Onu çantaların asıldığı alana götürdüm ve konuşmaya başladım.

"Ya bana kızdığını biliyorum. Haklısında. Hata yaptım. Ama ne olduğunu bilmen gerek."

"Anlat o zaman Sıla. Dayanamıyorum çünkü."

"Peki. Öncelikle çok üzgünüm. İnan ben de sana bu yaptığımdan sonra içim yandı. Kalbim atmıyor gibiydi. Ağrıyordu. Ama bunların hepsi Ecem cadısının işi. Beni tehdit etti. Eğer seninle konuşursam-"

"Evet tehdit ettim. Seni seviyodum çünkü Berk. Ama sen bunun farklında değildin. Kendi halindeydin. Bir şey yapmam lazımdı." diye Ecem sözümü kesti.

"Ama o seni sevmiyordu Ecem. Niye kabullenmedin?"

"Seviyordu. Seviyorda. Biliyorum." diye Berk'e yaklaştı.
Berk hiç bir şey söylemeden bizi dinliyordu. Ecem'in ona yaklaşmasıyla geri çekildi ve
"Evet doğru kalbim biri için atıyordu. Hala da atıyor. Kendimi onu düşünmeden edemiyorum. Sanki beni kara bir deliğin içinden çekip çıkardı. Ona söylemem gereken bir şey var. " diye bana döndü ve dudaklarımızı birbirine kavuşturdu. Kendimi alıkoyamıyordum. Onu öpüyordum. Zil çalıyordu ama hala dudakları üstümdeydi ve o çekmeden ben uzaklaşamazdım. Bunu istemiyordum.

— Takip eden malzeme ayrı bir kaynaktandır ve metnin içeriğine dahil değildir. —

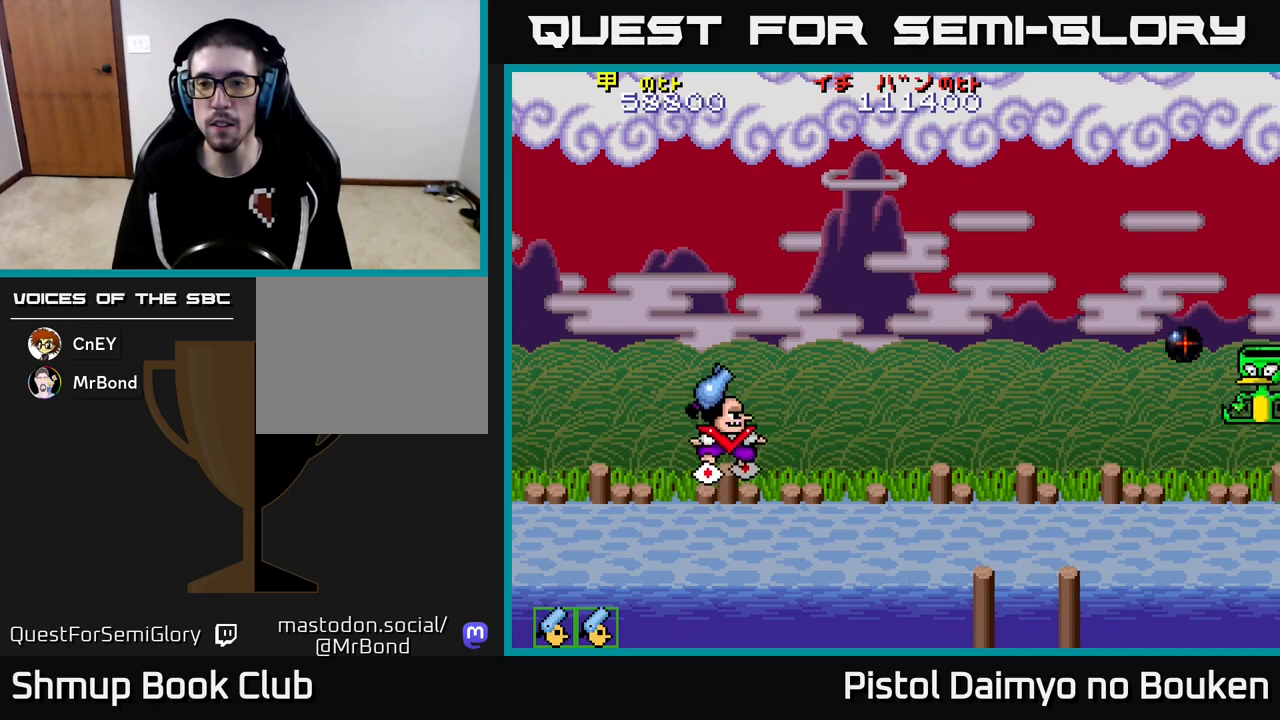
{"buttons": ["A", "DPAD_RIGHT"], "left_stick": "center", "events": [[350, "DPAD_RIGHT", "down"], [350, "DPAD_UP", "up"]]}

Berk benden kısa süreyle ayrılıp;
"Bu arada Ecem Sıla'yı her neyle tehdit ettiysen aklından o tehditi çıkar derim. diyip öpmeye devam etti. Ecem küfrünü savurup yanımızdan uzaklaştı.

Berk'le ben de uzaklaşmıştık ve gözlerimin içine bakmaya başlamıştı. Bana ne yapmıştı. Onu seviyordum.
Gözlerimin en derinine bakarken ağzından şu sözler duyuldu;
"Seni seviyorum."

Buse'nin ağzından;
Yaklaşık iki haftadır yani Okyanus'la çıkmaya başladığımız günden beri Güney gözlerimin içine bakmıyordu. Garip ama bu bana en çok koyan şeydi. İki haftadır Okyanusun bana olan sevgisini kullanıyordum, ben benliğimi yitirmiş gibiydim. Normalde o kabalığımın içinde kimseyi kullanmayan iyi kalpli bir kız vardı ama artık o kızdan eser yoktu. Bu yaşadığım şeyleri izlediğim filmlerde yapanlara söven ben şuan yaptıklarımdan çok Güney'i umursuyordum. Kendime çok zor da olsa Güneye değer verdiğimi itiraf edebildim. Hayatımda ilk kez ailemden olmayan birine değer veriyordum ama o kişi gözlerime bakmıyordu bu benim kalbimi mânasızca sızlatıyordu.

Yarın Berk ve benim konserimiz vardı ama ben bugün okulu ekerek son provayı ekiyordum. Saate baktığımda provaya yarım saat kaldığını fark edip ani bir kararla okula doğru yürümeye başladım.